Given instruction: In the blog post about Hailey Dawson below, to which player did she throw her first ceremonial pitch in Baltimore?

## Start Text to read

Sunday, June 24, 2018

Pitching Kindness


“Kindness is love in action.”


  Recently, Hailey Dawson, an 8-year-old from Henderson, Nevada who was born without three fingers on her throwing hand, threw out the ceremonial first pitch for the Colorado Rockies’ series finale against the San Francisco Giants at Coors Field. It was the 9th major-league ballpark in which Hailey, whose missing fingers and underdeveloped thumb and pinky finger are from a condition called Poland syndrome, threw out the first pitch. She did so with the help of a custom designed prosthetic hand. “I don’t get nervous,” she said pregame in the dugout, dabbing occasionally on her purple prosthetic. “I just focus on the catcher.” Hailey began her pregame journey at a Baltimore game on Aug. 17, 2015, throwing out the first pitch to her favorite player, Manny Machado. Her ultimate goal is to toss out the first pitch at all 30 major-league ballparks. Team after team has invited her to do that, including my three favorites: the Atlanta Braves, the Milwaukee Brewers and the Detroit Tigers.
  Okay, I’m a softie! I absolutely love stories like this! Are you like me? I grow very weary of negative, mean, critical or sad news. No, I’m not a Pollyanna. I just don’t want to fill my mind and continually think about the negative junk of this world. Personally, I think it’s a violation of Philippians 4:8. If a believer is to have a different worldview doesn’t that first begin in my inner world, what I think about it and fill my mind with?

## End Text to read
## Start Dataset records

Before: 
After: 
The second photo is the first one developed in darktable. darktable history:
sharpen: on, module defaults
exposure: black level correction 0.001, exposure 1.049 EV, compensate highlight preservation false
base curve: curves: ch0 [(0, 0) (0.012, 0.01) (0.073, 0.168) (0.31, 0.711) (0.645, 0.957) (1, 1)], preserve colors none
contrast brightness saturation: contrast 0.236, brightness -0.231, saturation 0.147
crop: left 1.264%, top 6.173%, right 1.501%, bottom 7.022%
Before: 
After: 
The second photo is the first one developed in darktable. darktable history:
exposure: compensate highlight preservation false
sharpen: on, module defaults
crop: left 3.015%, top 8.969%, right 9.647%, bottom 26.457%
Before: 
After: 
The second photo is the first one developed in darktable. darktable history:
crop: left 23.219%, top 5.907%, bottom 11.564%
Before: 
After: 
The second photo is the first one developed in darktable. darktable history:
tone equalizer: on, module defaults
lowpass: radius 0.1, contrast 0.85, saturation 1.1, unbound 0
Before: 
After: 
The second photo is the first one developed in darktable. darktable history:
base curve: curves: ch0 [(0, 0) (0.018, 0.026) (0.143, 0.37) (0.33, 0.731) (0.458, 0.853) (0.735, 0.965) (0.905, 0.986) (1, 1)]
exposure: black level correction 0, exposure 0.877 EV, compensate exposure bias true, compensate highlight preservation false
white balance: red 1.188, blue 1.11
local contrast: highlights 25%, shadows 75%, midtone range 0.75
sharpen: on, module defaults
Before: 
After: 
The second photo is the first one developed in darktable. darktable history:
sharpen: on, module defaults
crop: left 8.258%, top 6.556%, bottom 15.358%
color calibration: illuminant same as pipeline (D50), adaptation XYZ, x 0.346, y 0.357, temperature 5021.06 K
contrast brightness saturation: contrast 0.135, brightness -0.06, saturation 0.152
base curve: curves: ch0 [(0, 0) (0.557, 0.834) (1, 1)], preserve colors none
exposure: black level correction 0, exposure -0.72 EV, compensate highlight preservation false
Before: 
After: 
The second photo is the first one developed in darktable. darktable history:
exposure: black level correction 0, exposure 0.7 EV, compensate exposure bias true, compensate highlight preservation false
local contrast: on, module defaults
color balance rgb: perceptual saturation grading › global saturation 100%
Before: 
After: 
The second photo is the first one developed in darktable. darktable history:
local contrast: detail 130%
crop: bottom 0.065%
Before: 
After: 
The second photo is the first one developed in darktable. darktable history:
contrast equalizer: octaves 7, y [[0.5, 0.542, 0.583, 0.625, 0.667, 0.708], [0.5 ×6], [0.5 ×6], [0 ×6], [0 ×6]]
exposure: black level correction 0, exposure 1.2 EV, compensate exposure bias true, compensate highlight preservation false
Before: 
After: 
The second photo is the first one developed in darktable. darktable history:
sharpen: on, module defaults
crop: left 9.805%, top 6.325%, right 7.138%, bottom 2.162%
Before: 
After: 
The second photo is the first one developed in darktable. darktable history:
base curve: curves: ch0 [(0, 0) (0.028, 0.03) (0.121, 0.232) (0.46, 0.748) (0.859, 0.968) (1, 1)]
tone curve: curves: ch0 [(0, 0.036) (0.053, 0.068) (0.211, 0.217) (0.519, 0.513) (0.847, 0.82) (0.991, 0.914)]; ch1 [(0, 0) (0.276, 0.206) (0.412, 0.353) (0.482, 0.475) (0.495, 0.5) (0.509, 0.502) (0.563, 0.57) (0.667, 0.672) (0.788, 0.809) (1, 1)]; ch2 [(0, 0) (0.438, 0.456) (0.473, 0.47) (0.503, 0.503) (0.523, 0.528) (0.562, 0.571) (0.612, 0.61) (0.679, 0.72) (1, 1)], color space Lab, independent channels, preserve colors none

## End Dataset records

Problem solution: Manny Machado